Your statement sounds a bit like "640 kByte RAM is enough for everybody" or similar famous misunderstandings in the IT history already proven to be false.
E.g. my Seamonkey and LibreOffice use the same cert/key database concurrently without accessing a separate service.
I think there is a misunderstanding what I meant with "concurrent". What I wanted to say is that Berkeley DB supports (in some cases at least) that process 1 updates the values at keys A1, A2, A3, while, at the same time, process 2 updates the values at keys B1, B2, B3. That is, both transactions make progress at the same time, executing in a interleaved manner (even physically, on multi-processor machines). This is different from multiple processes opening the database for writing, and obtaining an exclusive lock before updating it, although observable behavior will not differ much if the transactions are short, the working set fits into memory etc.
But the sad truth is that you cannot avoid in all cases that writers block writers. Two transactions might update the same values. Or there are secondary indexes that need updating. Or you have page-level locking (like the B-trees in Berkeley DB) and the keys all happen to be on the same page. You even have to write your application code such that it retries transactions in case of deadlocks (IIRC, this is necessary with Berkeley DB even in the case of one writer and multiple readers). And concurrent, interleaved execution is particularly interesting if the transactions execute for some time, but this makes it all the more likely that anything triggers a conflict. Berkeley DB does not offer row-level locking for B-trees, and the transaction size is limited by the lock space by page-level locks, so it is particularly prone to aborting transactions once they grow larger. And yet Berkeley DB's transactional data store is tremendously complex and difficult to package in a friendly way for end users, with automated recovery and upgrades across major Berkeley DB versions.

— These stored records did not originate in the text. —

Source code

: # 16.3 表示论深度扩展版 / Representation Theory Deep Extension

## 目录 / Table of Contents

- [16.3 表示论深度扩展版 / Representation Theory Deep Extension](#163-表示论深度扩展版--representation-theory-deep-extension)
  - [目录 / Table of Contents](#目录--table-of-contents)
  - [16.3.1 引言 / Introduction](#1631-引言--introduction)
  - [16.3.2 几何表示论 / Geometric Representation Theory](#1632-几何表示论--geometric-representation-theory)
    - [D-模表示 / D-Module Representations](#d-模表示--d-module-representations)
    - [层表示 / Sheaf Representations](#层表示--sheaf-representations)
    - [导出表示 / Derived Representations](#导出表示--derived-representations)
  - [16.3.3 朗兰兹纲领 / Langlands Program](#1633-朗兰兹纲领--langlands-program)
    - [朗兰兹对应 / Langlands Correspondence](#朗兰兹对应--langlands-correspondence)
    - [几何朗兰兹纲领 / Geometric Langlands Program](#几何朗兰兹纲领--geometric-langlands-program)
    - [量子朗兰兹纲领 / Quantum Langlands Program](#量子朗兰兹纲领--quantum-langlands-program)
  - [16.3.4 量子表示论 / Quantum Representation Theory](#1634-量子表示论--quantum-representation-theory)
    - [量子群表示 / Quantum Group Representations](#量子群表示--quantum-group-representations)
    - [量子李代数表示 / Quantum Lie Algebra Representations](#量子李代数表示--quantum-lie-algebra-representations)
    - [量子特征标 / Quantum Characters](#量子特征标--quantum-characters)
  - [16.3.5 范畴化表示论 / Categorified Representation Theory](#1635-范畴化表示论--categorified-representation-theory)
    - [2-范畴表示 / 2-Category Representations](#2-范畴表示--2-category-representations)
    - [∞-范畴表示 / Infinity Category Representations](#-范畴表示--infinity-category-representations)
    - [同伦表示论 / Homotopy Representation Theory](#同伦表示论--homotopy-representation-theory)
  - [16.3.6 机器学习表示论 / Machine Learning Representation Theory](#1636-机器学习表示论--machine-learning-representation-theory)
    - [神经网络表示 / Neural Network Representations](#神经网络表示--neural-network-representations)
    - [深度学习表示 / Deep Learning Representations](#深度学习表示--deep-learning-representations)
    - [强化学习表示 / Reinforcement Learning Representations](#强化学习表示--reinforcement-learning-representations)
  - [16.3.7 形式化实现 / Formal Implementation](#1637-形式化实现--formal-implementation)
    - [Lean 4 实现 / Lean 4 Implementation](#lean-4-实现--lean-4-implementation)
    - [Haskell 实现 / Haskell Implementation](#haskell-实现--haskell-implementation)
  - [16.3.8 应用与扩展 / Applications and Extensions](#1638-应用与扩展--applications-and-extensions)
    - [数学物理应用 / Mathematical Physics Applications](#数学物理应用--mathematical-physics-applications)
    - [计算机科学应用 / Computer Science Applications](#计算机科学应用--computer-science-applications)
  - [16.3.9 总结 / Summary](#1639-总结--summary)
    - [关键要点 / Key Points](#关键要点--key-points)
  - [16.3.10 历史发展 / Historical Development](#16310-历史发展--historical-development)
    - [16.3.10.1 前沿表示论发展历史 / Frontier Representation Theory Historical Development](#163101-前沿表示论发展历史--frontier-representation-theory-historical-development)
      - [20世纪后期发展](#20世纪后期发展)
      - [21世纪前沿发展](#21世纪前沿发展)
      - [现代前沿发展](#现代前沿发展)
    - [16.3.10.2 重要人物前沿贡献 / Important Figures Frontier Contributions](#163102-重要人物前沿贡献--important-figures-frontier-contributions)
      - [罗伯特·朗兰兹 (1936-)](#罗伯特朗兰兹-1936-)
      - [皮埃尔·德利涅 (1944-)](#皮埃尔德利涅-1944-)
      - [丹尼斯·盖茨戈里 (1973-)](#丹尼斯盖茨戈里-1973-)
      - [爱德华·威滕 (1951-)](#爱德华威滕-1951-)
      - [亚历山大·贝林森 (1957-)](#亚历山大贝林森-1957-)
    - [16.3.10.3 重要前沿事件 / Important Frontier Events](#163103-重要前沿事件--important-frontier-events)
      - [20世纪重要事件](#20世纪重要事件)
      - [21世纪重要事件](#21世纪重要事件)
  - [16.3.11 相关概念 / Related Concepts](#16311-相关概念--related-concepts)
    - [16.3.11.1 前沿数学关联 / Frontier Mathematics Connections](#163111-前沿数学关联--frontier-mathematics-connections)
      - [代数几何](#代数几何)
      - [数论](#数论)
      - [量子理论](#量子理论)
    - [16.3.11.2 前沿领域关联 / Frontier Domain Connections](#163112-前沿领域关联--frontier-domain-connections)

This is why I think the Berkeley DB approach is a poor trade-off.
Totally agreed. In practice, concurrent writers in BDB were always deadlocking and needing to abort/retry.
IMO a lot of DBUS service stuff or similar cruft could be avoided by using concurrent writing of different processes to a single embedded DB.
IPC has the advantage that it isolates the database from application crashes.
If you have a robust DB design, application crashes won't have any impact on other users of the DB.